Data entries
────────────────────

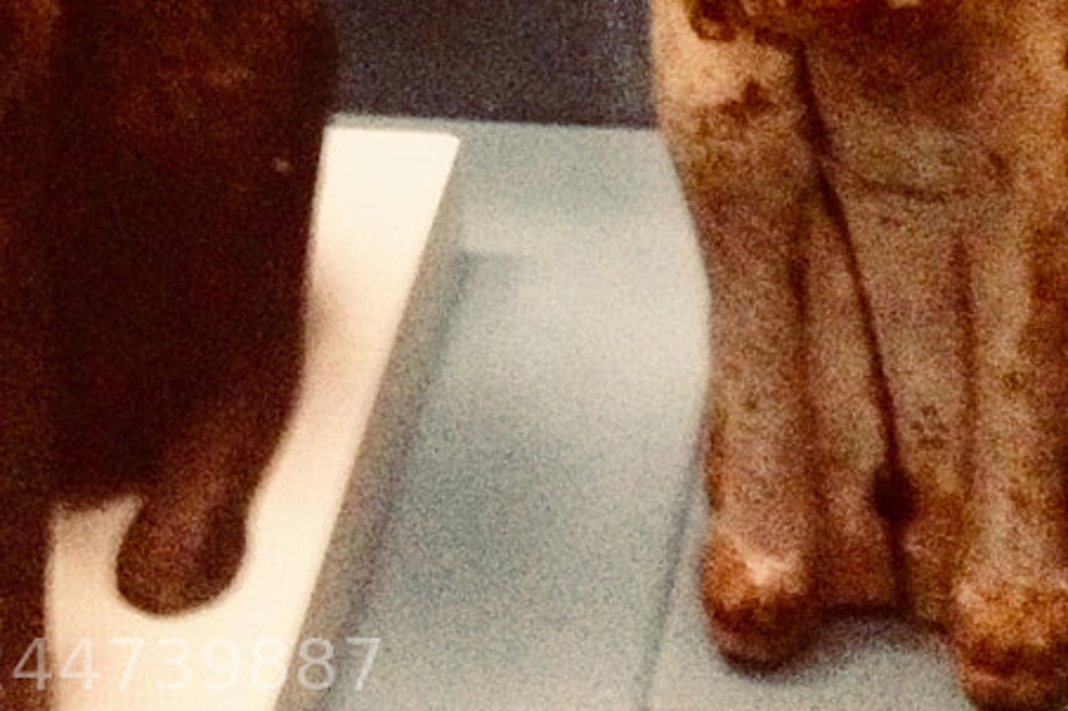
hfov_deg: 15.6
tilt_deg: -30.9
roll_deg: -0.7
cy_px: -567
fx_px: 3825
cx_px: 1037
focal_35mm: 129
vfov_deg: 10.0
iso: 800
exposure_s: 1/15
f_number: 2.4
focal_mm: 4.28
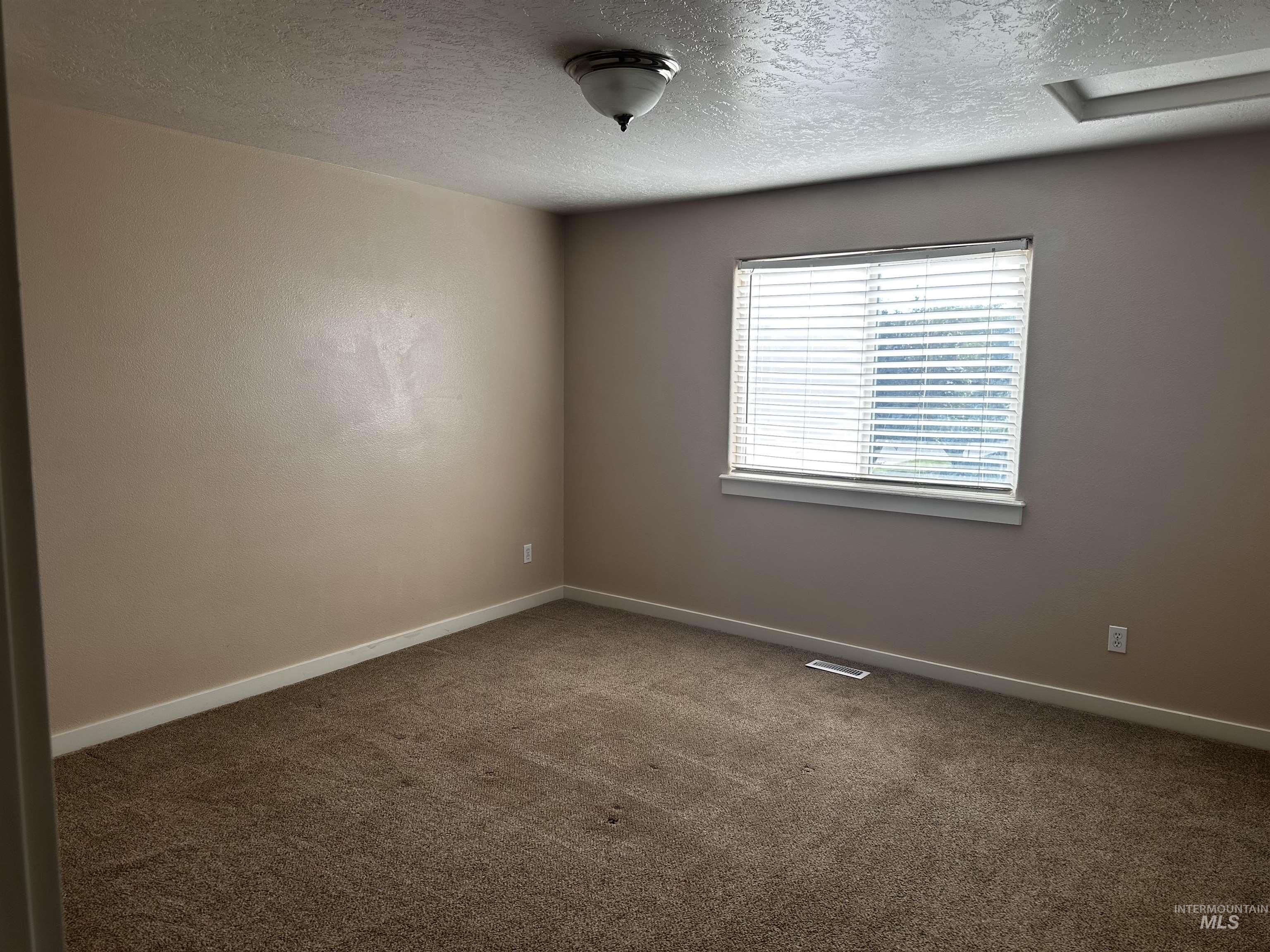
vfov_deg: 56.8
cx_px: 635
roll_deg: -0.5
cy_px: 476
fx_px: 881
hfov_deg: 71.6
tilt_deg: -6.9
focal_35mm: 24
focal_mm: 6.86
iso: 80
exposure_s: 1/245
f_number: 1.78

────────────────────

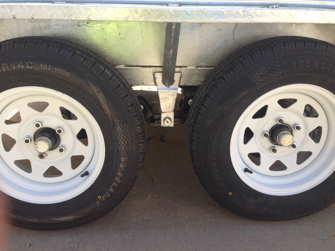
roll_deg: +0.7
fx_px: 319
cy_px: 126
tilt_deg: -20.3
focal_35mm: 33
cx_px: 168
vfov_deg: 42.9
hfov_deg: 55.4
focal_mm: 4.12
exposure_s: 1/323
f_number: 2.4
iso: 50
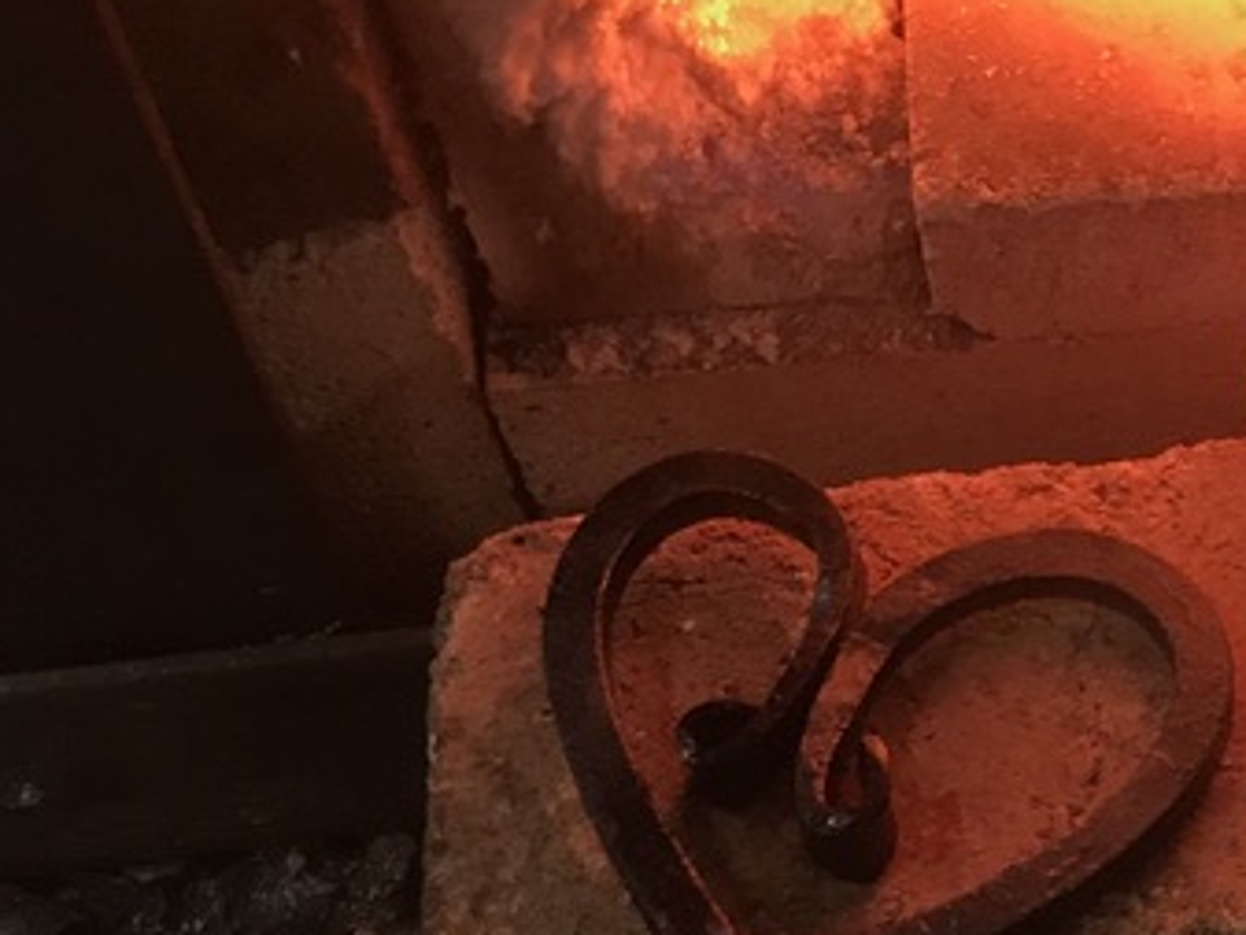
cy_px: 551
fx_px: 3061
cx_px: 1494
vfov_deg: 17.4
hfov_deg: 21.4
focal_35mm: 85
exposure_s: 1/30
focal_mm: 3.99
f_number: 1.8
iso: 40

────────────────────

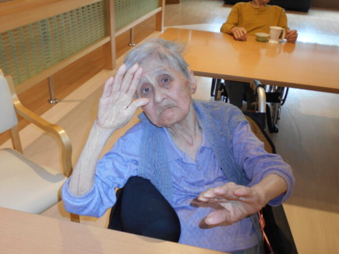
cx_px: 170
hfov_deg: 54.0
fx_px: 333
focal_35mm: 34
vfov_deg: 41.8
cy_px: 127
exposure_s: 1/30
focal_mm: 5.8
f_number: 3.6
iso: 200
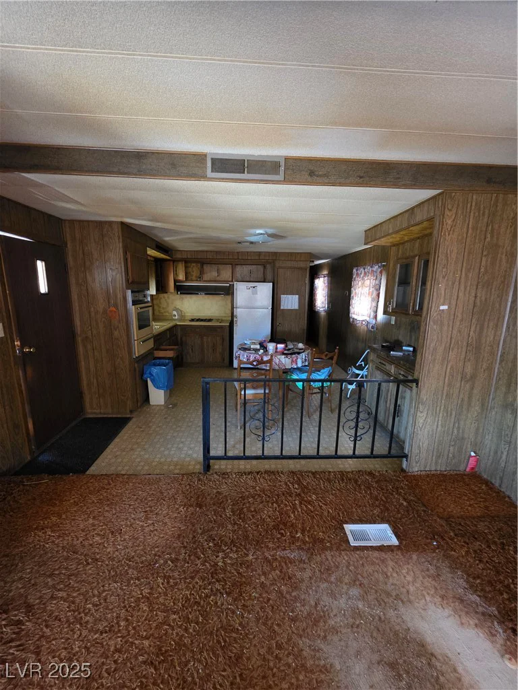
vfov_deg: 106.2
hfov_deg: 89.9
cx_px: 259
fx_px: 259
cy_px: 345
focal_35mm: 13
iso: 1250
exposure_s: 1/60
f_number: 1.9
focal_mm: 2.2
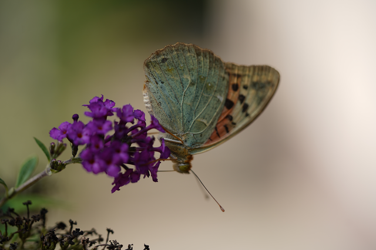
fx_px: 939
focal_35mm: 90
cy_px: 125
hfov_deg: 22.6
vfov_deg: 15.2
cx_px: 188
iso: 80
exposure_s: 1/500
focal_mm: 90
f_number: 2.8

────────────────────

A verbatim reproduction is expected: starting at the line above that has "hfov_deg: 15.6", ending at the line that has "f_number: 1.78", both included, and with no pictures and no other lines.

• [Written solution]
hfov_deg: 15.6
tilt_deg: -30.9
roll_deg: -0.7
cy_px: -567
fx_px: 3825
cx_px: 1037
focal_35mm: 129
vfov_deg: 10.0
iso: 800
exposure_s: 1/15
f_number: 2.4
focal_mm: 4.28
vfov_deg: 56.8
cx_px: 635
roll_deg: -0.5
cy_px: 476
fx_px: 881
hfov_deg: 71.6
tilt_deg: -6.9
focal_35mm: 24
focal_mm: 6.86
iso: 80
exposure_s: 1/245
f_number: 1.78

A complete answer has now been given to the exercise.